Semana Santa, calvário e êxodo nas águas?
Em plena Semana Santa começou a operação para a retirada de construções flutuantes do igarapé Tarumã-Açu (zona oeste de Manaus), em obediência a ordens judiciais que tiveram início ainda em 2023 e, por conta de contestações, vinham sendo adiadas. Na última terça-feira 26, a notícia estava em todos os veículos de comunicação: a retirada começava pelos flutuantes abandonados, que seriam 18 ou 20. Dois dias depois, já se podia ler que seis flutuantes haviam sido retirados, com ajuda de órgãos municipais, estaduais e federais e a tarefa poderia ser cumprida em três ou cinco dias. De acordo com informações da secretaria municipal do meio ambiente, em junho de 2023, foram identificados 900 flutuantes na orla do Tarumã-Açu que seriam removidos: 660 eram destinados ao lazer, recreação e comércio, enquanto 190 serviam de moradia.

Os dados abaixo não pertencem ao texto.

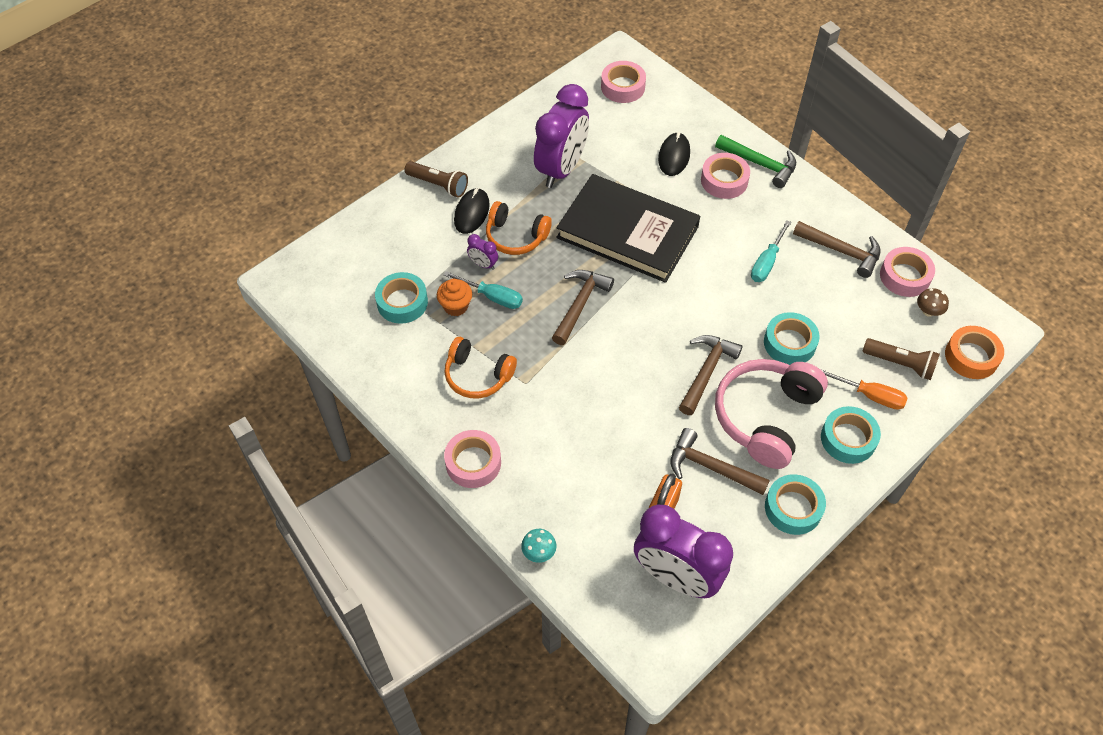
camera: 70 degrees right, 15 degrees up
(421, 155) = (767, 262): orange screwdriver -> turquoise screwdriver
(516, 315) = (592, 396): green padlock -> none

Seguindo a ordem de retirada, começando pelos flutuantes abandonados, o calvário e o êxodo dos que desde há muito tempo moram e ganham a vida sobre as águas do Tarumã-Açu estão às portas. Até onde foi possível buscar informações, o número de moradores das casas flutuantes é desconhecido. Igualmente desconhecido é o destino deles depois da operação final. Dadas as circunstâncias e a realidade, ninguém ficará 40 anos no deserto procurando a terra prometida e os possíveis transtornos serão superados. E para os que não têm nada com isso, é mais um episódio a ser facilmente esquecido. De concreto há o fato de que “moradores das águas” terão de migrar para algum lugar e a mídia ainda não reservou espaço para essa parte da história. Todo o resto é conhecido: os motivos para a retirada, as idas e vindas de ordens/suspensões judiciais, imagens (muitas bem coloridas) do que é quase uma ilha flutuante em águas plácidas.
Sobre a indagação do que seria feito com o material das construções flutuantes, já existe uma resposta, divulgada na imprensa: será usado em obras públicas. Foi o que afirmou Antônio Stroski, titular da SEMMAS (Secretaria Municipal de Meio Ambiente, Sustentabilidade de Mudança do Clima), quando do início da retirada de flutuantes abandonados. “Em mais ou menos três a cinco dias de operação a gente atende esses flutuantes que estão em situação de abandono. Mas a gente também pensou na destinação dos materiais recolhidos. Aquilo que for possível aproveitamento, a gente vai direcionar, seja para obras públicas, ações e intervenções que serão feitas pela prefeitura”, disse o secretário, conforme publicado no Portal do Generoso. Outra explicação: a retirada de todo o material não deixará “qualquer resíduo no espelho d´água”.
Não fica claro, no entanto, se o material dos demais flutuantes terá o mesmo fim daqueles que estavam abandonados. De qualquer forma, a decisão faz lembrar Lavoisier, considerado o pai da química: “Na natureza, nada se cria, nada se perde, tudo se transforma”. A vida dos seres humanos igualmente se transforma, também por circunstâncias. E sobre esse assunto, a coluna já fez sugestões à Redação deste portal, sem qualquer êxito até agora. Na última, com o título “Quando casas e opiniões flutuantes se encontram”, publicada em 19 de março, um novo apelo. “Portal do Holanda: abrir um espaço para saber um pouco da história dessas pessoas que serão rebocadas sabe-se lá para onde, será um registro para a História do Amazonas. Que tal uma visita às casas sobre águas”?
Mas, ainda dá tempo. Ainda faltam algumas “estações” na caminhada rumo ao final.